Fostering creativity by juxtaposing old ideas in original ways isn’t new. Historians have noted that most of Thomas Edison’s inventions were the result of importing ideas from one area of science into another. Edison and his colleagues “used their knowledge of electromagnetic power from the telegraph industry, where they first worked, to transfer old ideas [to the industries of] lighting, telephone, phonograph, railway and mining,” two Stanford professors wrote in 1997. Researchers have consistently found that labs and companies encourage such combinations to spark creativity. A 1997 study of the consumer product design firm IDEO found that most of the company’s biggest successes originated as “combinations of existing knowledge from disparate industries.” IDEO’s designers created a top-selling water bottle, for example, by mixing a standard water carafe with the leak-proof nozzle of a shampoo container. 

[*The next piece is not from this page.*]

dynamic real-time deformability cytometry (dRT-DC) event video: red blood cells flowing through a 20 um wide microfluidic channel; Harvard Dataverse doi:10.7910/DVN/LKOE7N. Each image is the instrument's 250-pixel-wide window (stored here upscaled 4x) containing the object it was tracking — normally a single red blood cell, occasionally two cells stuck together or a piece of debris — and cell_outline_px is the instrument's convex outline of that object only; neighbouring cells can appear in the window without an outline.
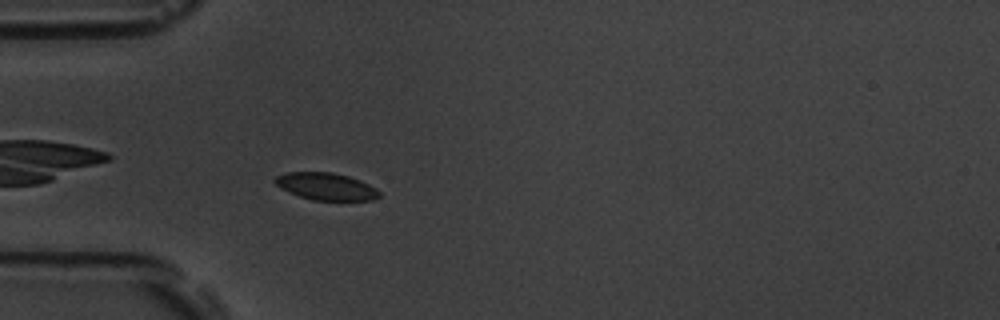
{"species": "common noctule bat (a hibernating species)", "species_latin": "Nyctalus noctula", "temperature_condition": "room temperature", "stored_images_in_passage": 44, "camera_frame_rate_fps": 3000, "um_per_image_px": 0.085, "animal": {"sex": "male", "body_mass_g": 19.5, "forearm_length_mm": 54.6}, "frame": {"image": 1, "passage_image": 4, "time_ms": 1.0, "image_size_px": [1000, 320], "cell_outline_px": [[380, 196], [372, 200], [312, 200], [288, 192], [280, 188], [272, 180], [276, 176], [288, 172], [332, 172], [348, 176], [360, 180], [376, 188], [380, 192]], "centroid_in_image_um": [27.7, 15.84], "position_along_channel_um": 57.3, "area_um2": 16.53}}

The power of combining old ideas in new ways also extends to finance, where the prices of stock derivatives are calculated by mixing formulas originally developed to describe the motion of dust particles with gambling techniques. Modern bike helmets exist because a designer wondered if he could take a boat’s hull, which can withstand nearly any collision, and design it in the shape of a hat. It even reaches to parenting, where one of the most popular baby books—Benjamin Spock’s The Common Sense Book of Baby and Child Care, first published in 1946—combined Freudian psychotherapy with traditional child-rearing techniques. 

“A lot of the people we think of as exceptionally creative are essentially intellectual middlemen,” said Uzzi. “They’ve learned how to transfer knowledge between different industries or groups. They’ve seen a lot of different people attack the same problems in different settings, and so they know which kinds of ideas are more likely to work.”